Salford Council's draft accounts for 2012-13 are released today and show that the Fat Cats are still lapping up the financial cream. While the Council was busy cutting budgets to their departments, three of the highest paid senior officers got pay package rises of up to £10,000 each.
Martin Vickers, Strategic Director of Customer and Support Services, saw his total package rise from £124,346 in 2011-12, to £134,194 in 2012-13 (includes pension and expenses).
Ben Dolan, Strategic Director of Environment and Community Safety, also saw his overall package rise from £124,038 in 2011-12, to £134,616 in 2012-13.
Nick Page, Strategic Director of Children's Services, saw his overall package rise from £125,766 in 2011-12, to £134,587 in 2012-13.
While the total packages include pensions, expenses and small extra bungs for working on the Police Commissioner Election last December, all three had really hefty rises in their basic wages.
The Council would argue that having ditched the Assistant Chief Executive and his £115,700 basic salary, those left at the top are entitled to trough up the financial entrails because of the `increased workload' – but try telling that to any normal Council employee now doing extra work, with no extra dosh, to cover colleagues who have had their jobs axed.
Meanwhile, a newcomer into the top seven earners at the Council is Chief Financial Officer, Neil Thornton, on a basic salary of £90,000 plus a pension that will take his total package well over £100,000 (this doesn't show up in the accounts as he missed a few months of the financial year).
The only two top earners who didn't receive a huge pay rise were the Development Director (who?) on a package of £117,341, and Sue Lightup, Strategic Director of Community, Health and Social Care, who was already the second highest earner at the Council, once the Assistant Chief Exec had been binned. She picked up a total package of £133,477 in the year 2012-13.
Which just leaves the Council's top earner, Chief Executive Barbara Spicer, who handbagged a total package just shy of £200,000 in the financial year 2012-13.
On the accounts it looks like Babs was down by over £11,000 on her total of £211,607 in 2011-12, but a small note in the accounts adds that she was paid £8,216 from the Electoral Commission for work during the Police Commissioner Election, on top of her £199,867 Council package during the year. This appears to be a final bung as she's now lost 20% of her salary that was formerly paid by the Greater Manchester Police Authority.
So, while the Fat Cats were still raking it in during the year that they were scheming over almost £24million of cuts, lots of the lowest paid people who work for the Council were picking up redundancy payments.
The accounts show that 177 school and non-school staff who work for the Council and earn under £20,000 left employment - that's 86% of the total axed posts. They left with average `exit packages' of just over £9,000. This compares to the binned Assistant Chief Executive, who got a `loss of office' pay off of almost £20,000 – plus over £91,000 as a pension pot `capitalised cost of early retirement'.

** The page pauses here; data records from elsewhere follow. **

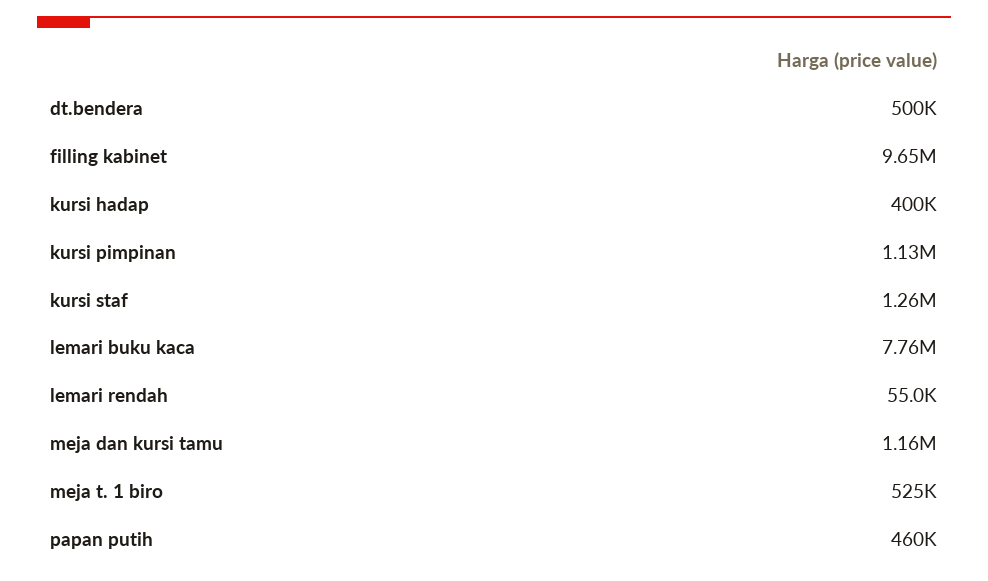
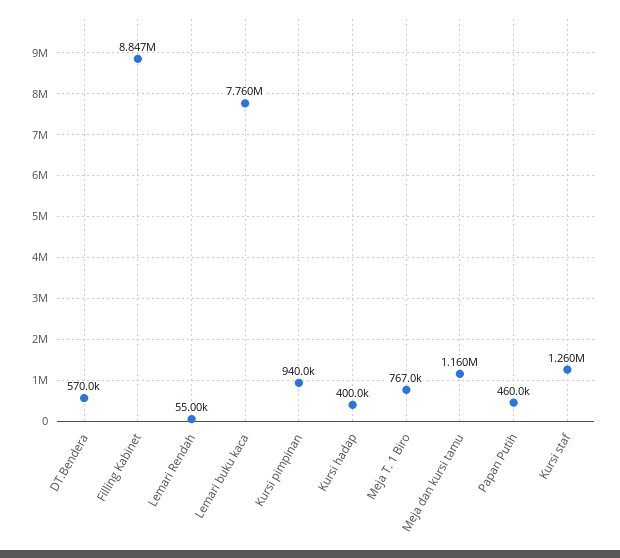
  {
-   "dt.bendera": 500000,
+   "dt.bendera": 570000,
-   "filling kabinet": 9650000,
+   "filling kabinet": 8847000,
    "kursi hadap": 400000,
-   "kursi pimpinan": 1130000,
+   "kursi pimpinan": 940000,
    "kursi staf": 1260000,
    "lemari buku kaca": 7760000,
    "lemari rendah": 55000,
    "meja dan kursi tamu": 1160000,
-   "meja t. 1 biro": 525000,
+   "meja t. 1 biro": 767000,
    "papan putih": 460000
  }

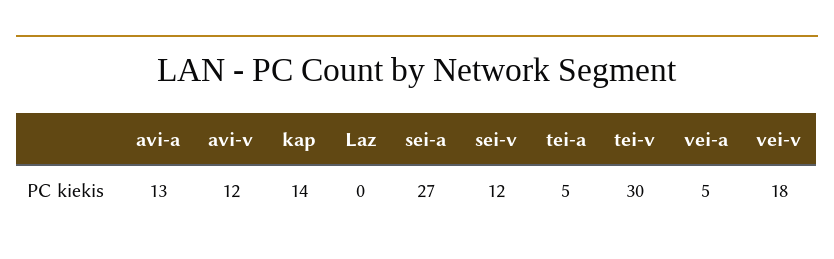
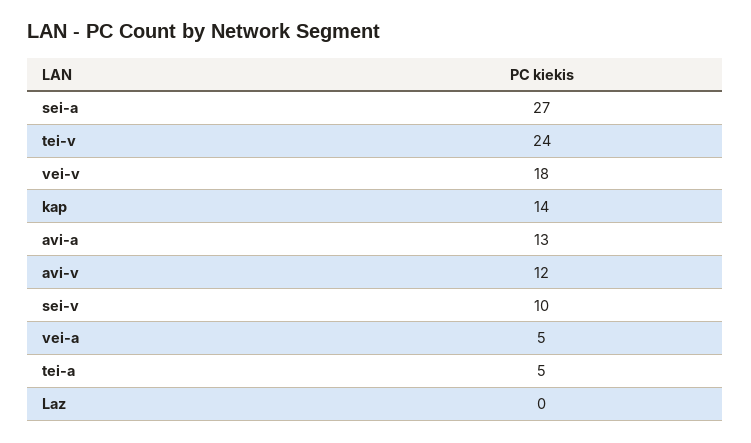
  {
    "avi-a": 13,
    "avi-v": 12,
    "kap": 14,
    "Laz": 0,
    "sei-a": 27,
-   "sei-v": 12,
+   "sei-v": 10,
    "tei-a": 5,
-   "tei-v": 30,
+   "tei-v": 24,
    "vei-a": 5,
    "vei-v": 18
  }

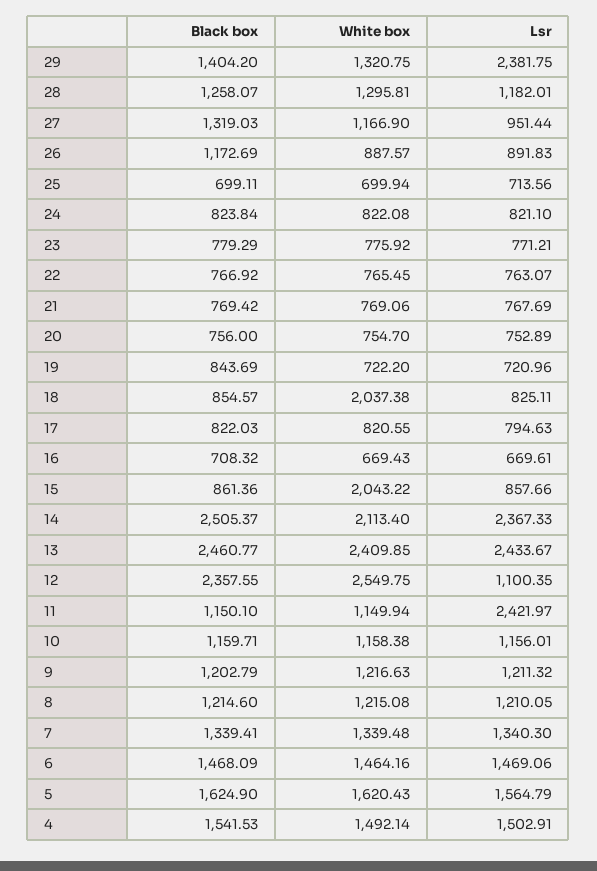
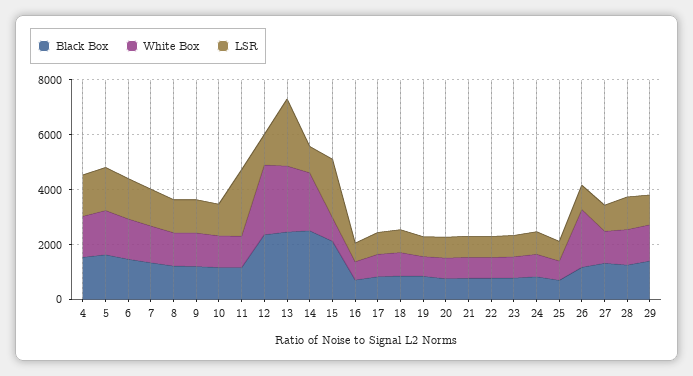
  {
    "Black box": {
      "29": 1404.2,
      "28": 1258.07,
      "27": 1319.03,
      "26": 1172.69,
      "25": 699.11,
      "24": 823.84,
      "23": 779.29,
      "22": 766.92,
      "21": 769.42,
      "20": 756,
      "19": 843.69,
      "18": 854.57,
      "17": 822.03,
      "16": 708.32,
-     "15": 861.36,
+     "15": 2000,
      "14": 2505.37,
      "13": 2460.77,
      "12": 2357.55,
      "11": 1150.1,
      "10": 1159.71,
      "9": 1202.79,
      "8": 1214.6,
      "7": 1339.41,
      "6": 1468.09,
      "5": 1624.9,
      "4": 1541.53
    },
    "White box": {
      "29": 1320.75,
      "28": 1295.81,
      "27": 1166.9,
-     "26": 887.57,
+     "26": 2000,
      "25": 699.94,
      "24": 822.08,
      "23": 775.92,
      "22": 765.45,
      "21": 769.06,
      "20": 754.7,
      "19": 722.2,
-     "18": 2037.38,
+     "18": 1000,
      "17": 820.55,
      "16": 669.43,
-     "15": 2043.22,
+     "15": 1000,
      "14": 2113.4,
      "13": 2409.85,
      "12": 2549.75,
      "11": 1149.94,
      "10": 1158.38,
      "9": 1216.63,
      "8": 1215.08,
      "7": 1339.48,
      "6": 1464.16,
      "5": 1620.43,
      "4": 1492.14
    },
    "Lsr": {
-     "29": 2381.75,
+     "29": 1000,
      "28": 1182.01,
      "27": 951.44,
      "26": 891.83,
      "25": 713.56,
      "24": 821.1,
      "23": 771.21,
      "22": 763.07,
      "21": 767.69,
      "20": 752.89,
      "19": 720.96,
      "18": 825.11,
      "17": 794.63,
      "16": 669.61,
-     "15": 857.66,
+     "15": 2000,
-     "14": 2367.33,
+     "14": 1000,
      "13": 2433.67,
      "12": 1100.35,
      "11": 2421.97,
      "10": 1156.01,
      "9": 1211.32,
      "8": 1210.05,
      "7": 1340.3,
      "6": 1469.06,
      "5": 1564.79,
      "4": 1502.91
    }
  }

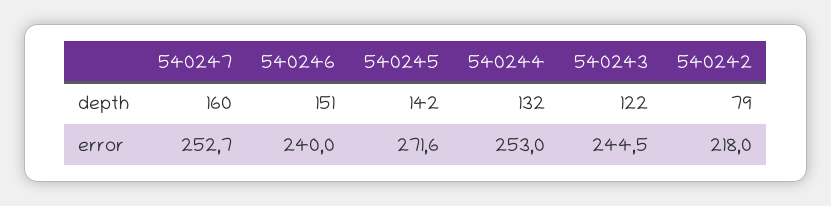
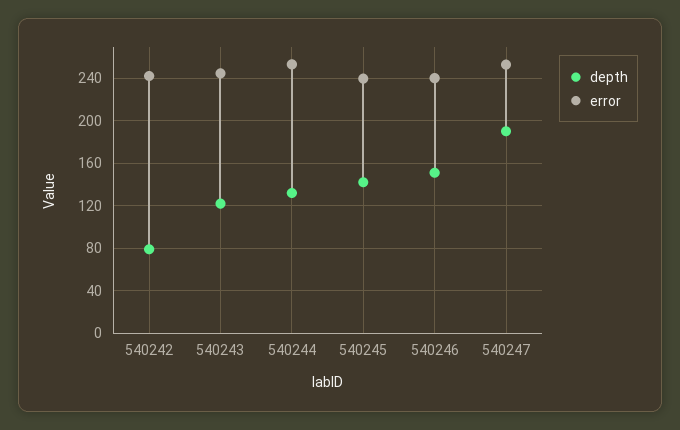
  {
    "depth": {
-     "540247": 160,
+     "540247": 190,
      "540246": 151,
      "540245": 142,
      "540244": 132,
      "540243": 122,
      "540242": 79
    },
    "error": {
      "540247": 252.7,
      "540246": 240,
-     "540245": 271.6,
+     "540245": 240,
      "540244": 253,
      "540243": 244.5,
-     "540242": 218
+     "540242": 240
    }
  }

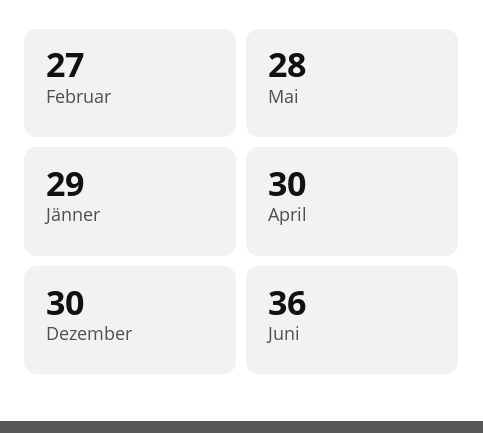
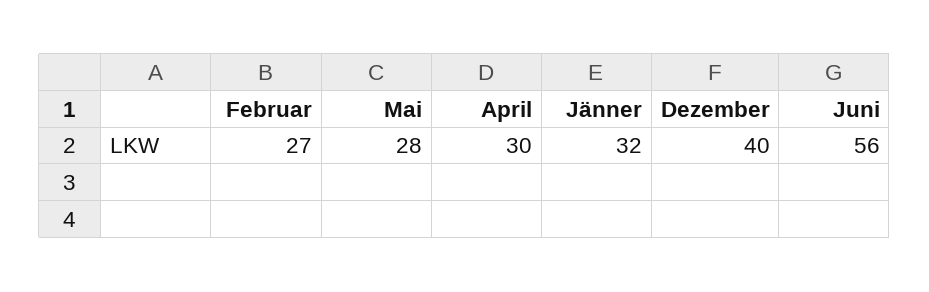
  {
    "Februar": 27,
    "Mai": 28,
-   "Jänner": 29,
+   "Jänner": 32,
    "April": 30,
-   "Dezember": 30,
+   "Dezember": 40,
-   "Juni": 36
+   "Juni": 56
  }

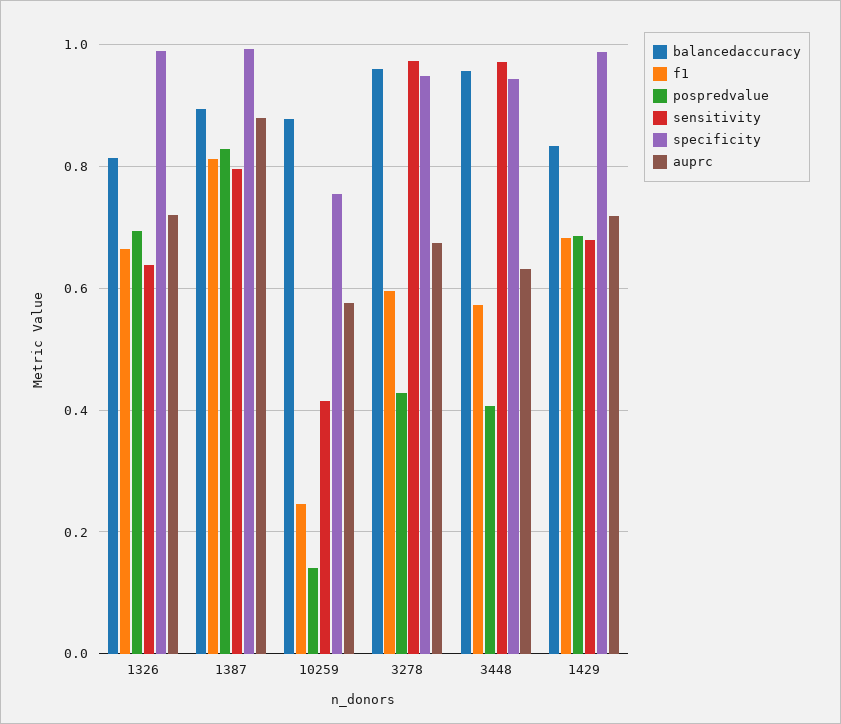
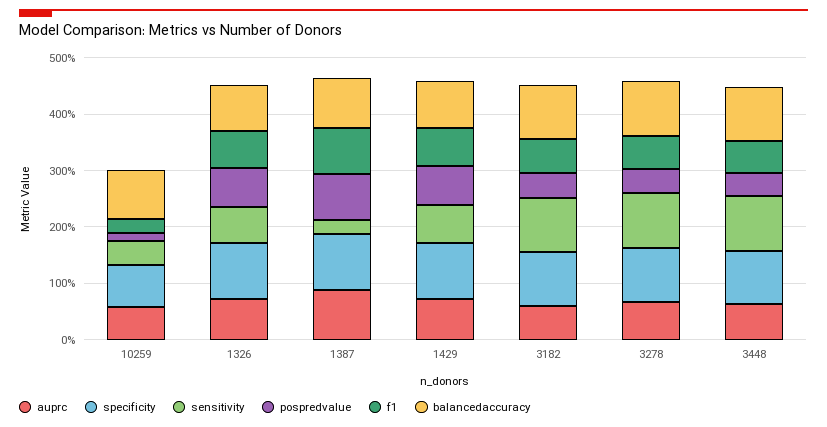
  {
    "balancedaccuracy": {
      "1326": 0.82,
      "1387": 0.9,
      "10259": 0.88,
      "3278": 0.96,
      "3448": 0.96,
-     "1429": 0.84
+     "1429": 0.84,
+     "3182": 1
    },
    "f1": {
      "1326": 0.66,
      "1387": 0.82,
      "10259": 0.24,
      "3278": 0.6,
      "3448": 0.58,
-     "1429": 0.68
+     "1429": 0.68,
+     "3182": 0.6
    },
    "pospredvalue": {
      "1326": 0.7,
      "1387": 0.82,
      "10259": 0.14,
      "3278": 0.42,
      "3448": 0.4,
-     "1429": 0.68
+     "1429": 0.68,
+     "3182": 0.4
    },
    "sensitivity": {
      "1326": 0.64,
-     "1387": 0.8,
+     "1387": 0.2,
      "10259": 0.42,
      "3278": 0.98,
      "3448": 0.98,
-     "1429": 0.68
+     "1429": 0.68,
+     "3182": 1
    },
    "specificity": {
      "1326": 0.98,
      "1387": 1,
      "10259": 0.76,
      "3278": 0.94,
      "3448": 0.94,
-     "1429": 0.98
+     "1429": 0.98,
+     "3182": 1
    },
    "auprc": {
      "1326": 0.72,
      "1387": 0.88,
      "10259": 0.58,
      "3278": 0.68,
      "3448": 0.64,
-     "1429": 0.72
+     "1429": 0.72,
+     "3182": 0.6
    }
  }

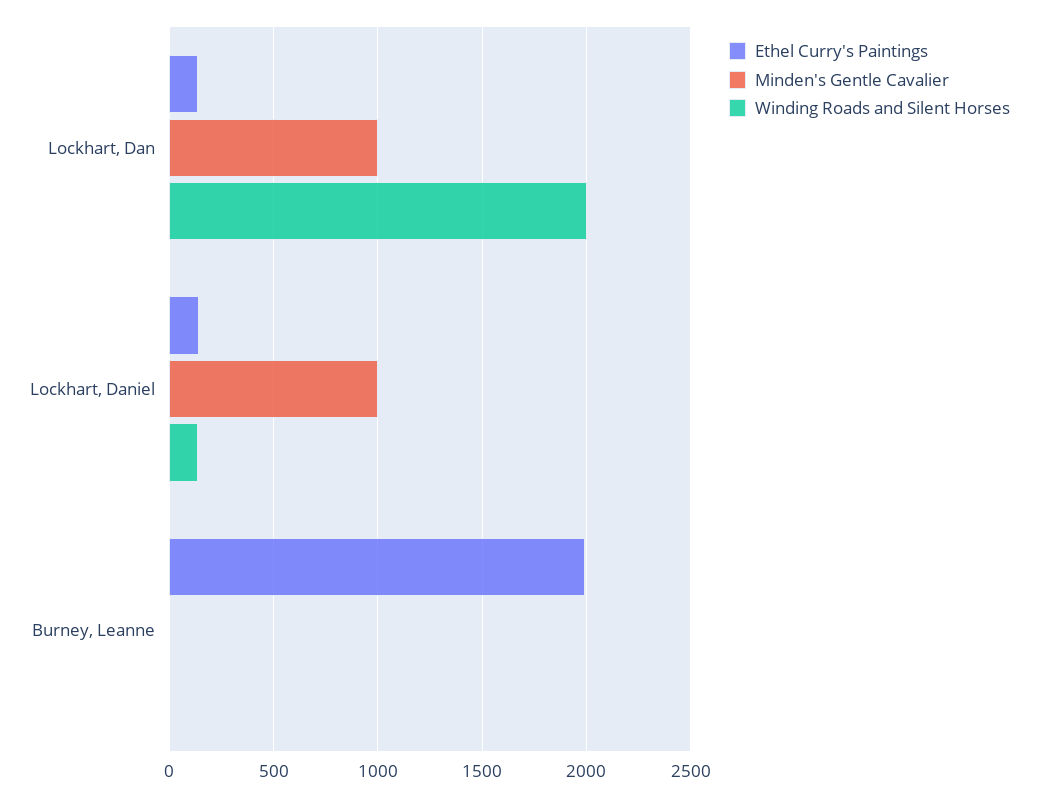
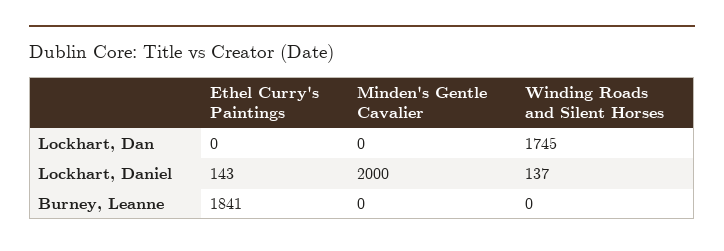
  {
    "Ethel Curry's Paintings": {
-     "Lockhart, Dan": 150,
+     "Lockhart, Dan": 0,
      "Lockhart, Daniel": 143,
-     "Burney, Leanne": 2000
+     "Burney, Leanne": 1841
    },
    "Minden's Gentle Cavalier": {
-     "Lockhart, Dan": 1000,
+     "Lockhart, Dan": 0,
-     "Lockhart, Daniel": 1000,
+     "Lockhart, Daniel": 2000,
      "Burney, Leanne": 0
    },
    "Winding Roads and Silent Horses": {
-     "Lockhart, Dan": 2000,
+     "Lockhart, Dan": 1745,
      "Lockhart, Daniel": 137,
      "Burney, Leanne": 0
    }
  }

Yep, we're all in this together!
See the full draft accounts, all 169 pages of them - click here
UPDATE: 4th July 2013:
Salford City UNISON Branch Secretary, Steve North, has issued the following statement:
“Following yesterday’s revelations about senior officer pay rises, our members and no doubt the wider population of Salford will be astonished to hear that our local authority believes it is appropriate to spend £72k a year on a spin doctor. How can this be justified to the low-paid home care workers who found out last week that the Council could no longer afford to keep their service, or to the parents of disabled children who might lose respite care? It’s shocking and the Council should change its mind. You don’t improve your public image through spin – you do it by supporting the needs of the people who elected you.”